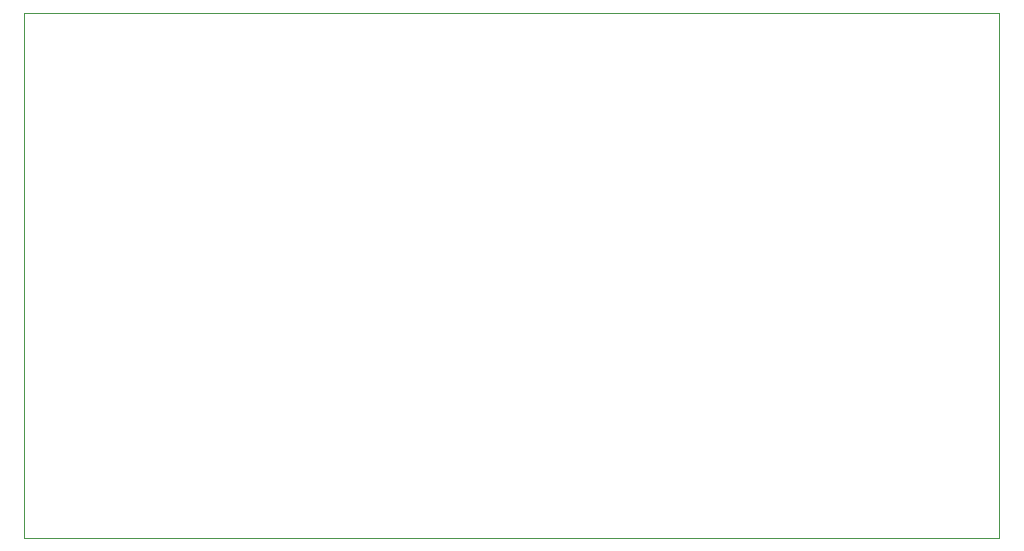
<source format=gko>
%FSLAX25Y25*%
%MOIN*%
G70*
G01*
G75*
G04 Layer_Color=8517375*
G04:AMPARAMS|DCode=10|XSize=40mil|YSize=40mil|CornerRadius=20mil|HoleSize=0mil|Usage=FLASHONLY|Rotation=0.000|XOffset=0mil|YOffset=0mil|HoleType=Round|Shape=RoundedRectangle|*
%AMROUNDEDRECTD10*
21,1,0.04000,0.00000,0,0,0.0*
21,1,0.00000,0.04000,0,0,0.0*
1,1,0.04000,0.00000,0.00000*
1,1,0.04000,0.00000,0.00000*
1,1,0.04000,0.00000,0.00000*
1,1,0.04000,0.00000,0.00000*
%
%ADD10ROUNDEDRECTD10*%
%ADD11R,0.03200X0.01200*%
%ADD12R,0.01200X0.03200*%
%ADD13R,0.04800X0.03200*%
%ADD14R,0.03200X0.04800*%
%ADD15R,0.03600X0.02800*%
%ADD16R,0.05512X0.04331*%
%ADD17R,0.04331X0.05512*%
%ADD18R,0.02800X0.03600*%
%ADD19R,0.07500X0.05600*%
%ADD20C,0.01000*%
%ADD21C,0.03000*%
%ADD22C,0.01200*%
%ADD23C,0.00800*%
%ADD24C,0.02000*%
%ADD25R,0.18000X0.18000*%
%ADD26C,0.06000*%
%ADD27C,0.05906*%
%ADD28R,0.05906X0.05906*%
%ADD29C,0.07400*%
%ADD30C,0.13500*%
%ADD31C,0.06600*%
%ADD32C,0.05512*%
%ADD33C,0.02400*%
%ADD34C,0.05000*%
%ADD35C,0.02300*%
%ADD36C,0.00000*%
%ADD37C,0.00787*%
%ADD38C,0.00600*%
%ADD39C,0.01600*%
%ADD40R,0.02800X0.01600*%
%ADD41C,0.05000*%
%ADD42R,0.18000X0.17500*%
G04:AMPARAMS|DCode=43|XSize=48mil|YSize=48mil|CornerRadius=24mil|HoleSize=0mil|Usage=FLASHONLY|Rotation=0.000|XOffset=0mil|YOffset=0mil|HoleType=Round|Shape=RoundedRectangle|*
%AMROUNDEDRECTD43*
21,1,0.04800,0.00000,0,0,0.0*
21,1,0.00000,0.04800,0,0,0.0*
1,1,0.04800,0.00000,0.00000*
1,1,0.04800,0.00000,0.00000*
1,1,0.04800,0.00000,0.00000*
1,1,0.04800,0.00000,0.00000*
%
%ADD43ROUNDEDRECTD43*%
%ADD44R,0.04000X0.02000*%
%ADD45R,0.02000X0.04000*%
%ADD46R,0.05600X0.04000*%
%ADD47R,0.04000X0.05600*%
%ADD48R,0.04400X0.03600*%
%ADD49R,0.06312X0.05131*%
%ADD50R,0.05131X0.06312*%
%ADD51R,0.03600X0.04400*%
%ADD52R,0.08300X0.06400*%
%ADD53C,0.06800*%
%ADD54C,0.06706*%
%ADD55R,0.06706X0.06706*%
%ADD56C,0.08200*%
%ADD57C,0.14300*%
%ADD58C,0.06312*%
%ADD59C,0.03100*%
%ADD60C,0.03200*%
%ADD61C,0.05800*%
%ADD62C,0.00050*%
D62*
X125000Y100000D02*
X450000D01*
X125000D02*
Y275000D01*
X450000D01*
Y100000D02*
Y275000D01*
M02*

</source>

■ ■ ■ ■

:: Exercise objective ::
Your task is to copy each line of the material that contains the word "HoleSize".

:: Response ::
G04:AMPARAMS|DCode=10|XSize=40mil|YSize=40mil|CornerRadius=20mil|HoleSize=0mil|Usage=FLASHONLY|Rotation=0.000|XOffset=0mil|YOffset=0mil|HoleType=Round|Shape=RoundedRectangle|*
G04:AMPARAMS|DCode=43|XSize=48mil|YSize=48mil|CornerRadius=24mil|HoleSize=0mil|Usage=FLASHONLY|Rotation=0.000|XOffset=0mil|YOffset=0mil|HoleType=Round|Shape=RoundedRectangle|*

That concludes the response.